Media Studies is a growing field in universities and colleges, and is seen as especially relevant in a time of increasing technological mediation and change.
However, the discipline means different things to different scholars. It encompasses traditions such as communications, cultural studies, and political economy, schools of thought which are sometimes even hostile to one another.
Communications and Mass Media Research
Many Media Studies faculties evolved from university Communications departments. After the First World War, government interest in mass media, especially advertising, and its effects led to positivist studies by journalists and social scientists alike. Walter Lippmann's' Public Opinion (1922), which coined the modern meaning of stereotype (as a kind of mental image), is a representative text of the time.
Communications research, especially its quantitative method, is still a large of part of Media Studies. In addition to media effects, objects of study in this branch of the discipline include market research, public relations and other professional or commercial projects. Information technology or library sciences can also be grouped under this part of Media Studies.

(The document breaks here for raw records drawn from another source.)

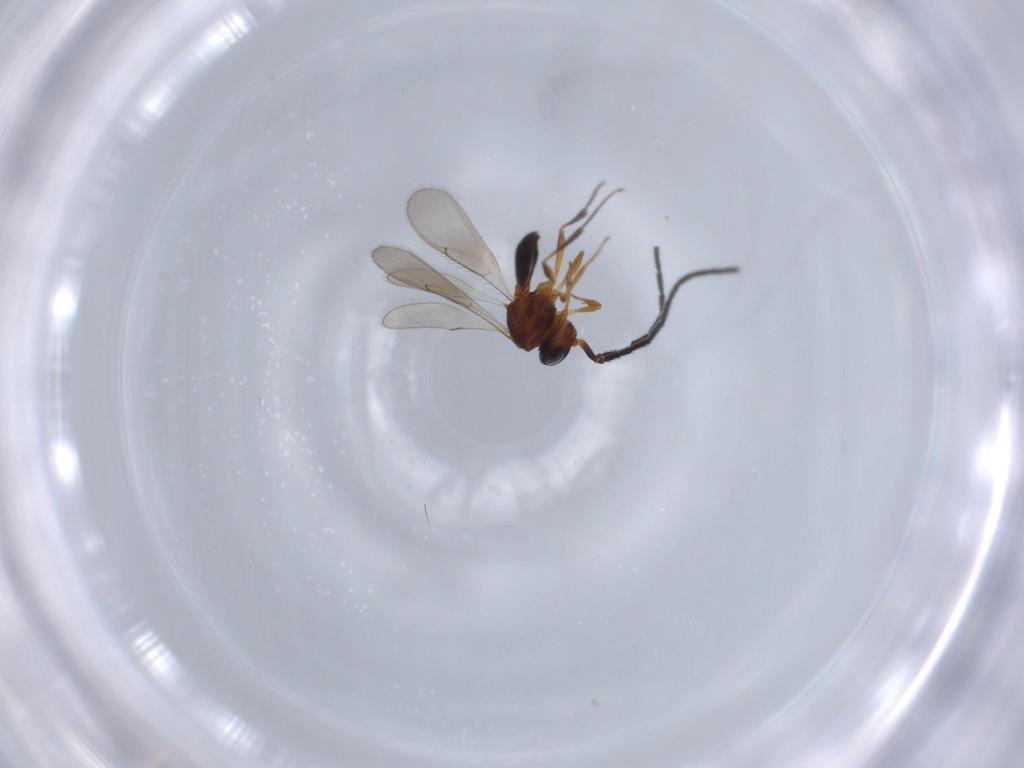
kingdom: Animalia
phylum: Arthropoda
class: Insecta
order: Hymenoptera
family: Scelionidae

Post-Modernism and Cultural Studies
Another strain comes from cultural studies, itself an offshoot of literature and film studies. Postmodernist critics such as Michel Foucault and Jean Baudrillard loom large for adherents to this branch of Media Studies, which often focuses on interpretation of representative texts or phenomena. Other more idiosyncratic media theorists, such as Marshall McLuhan, are sometimes included in the cultural studies camp too.
Postmodernists aren't as interested in the social science aspects of media studies, preferring methods such as discourse analysis. Popular culture is a favorite object of study. But there are disagreements among scholars about just what counts as popular culture (as opposed to purely commercial culture) and how "celebratory" criticism of it should therefore be.
Political Economy and Critical Materialism
A final subdivision of Media Studies is political economy, which takes its cues from European political philosophy. Stressing history and a dialectical approach, political economist media critics trace their thought back to Karl Marx through Marxists such as Theodor Adorno and Jurgen Habermas of the "Frankfurt School."
Non-Marxists, such as the economist and communications theorist Harold Innis, are also foundational for this part of Media Studies. What the political economists share is a focus on critical materialism and social change. Power structures, monopolies of knowledge, and hegemonic processes are their objects of study.
Media Studies as a Unified Discipline
With so many diverse interests, Media Studies scholars from different branches of the discipline do not always get along. Political economists sometimes accuse communications researchers and postmodernists alike of ignoring important social justice issues. Postmodernists, meanwhile, reject the "oppressive" grand narratives of some critical materialists.
However, no one school of thought under the umbrella of Media Studies addresses all the issues concerning communication, mediation, culture, and social organization. At its best, Media Studies combines the insights of many intellectual traditions to come to a better understanding of modern civilization.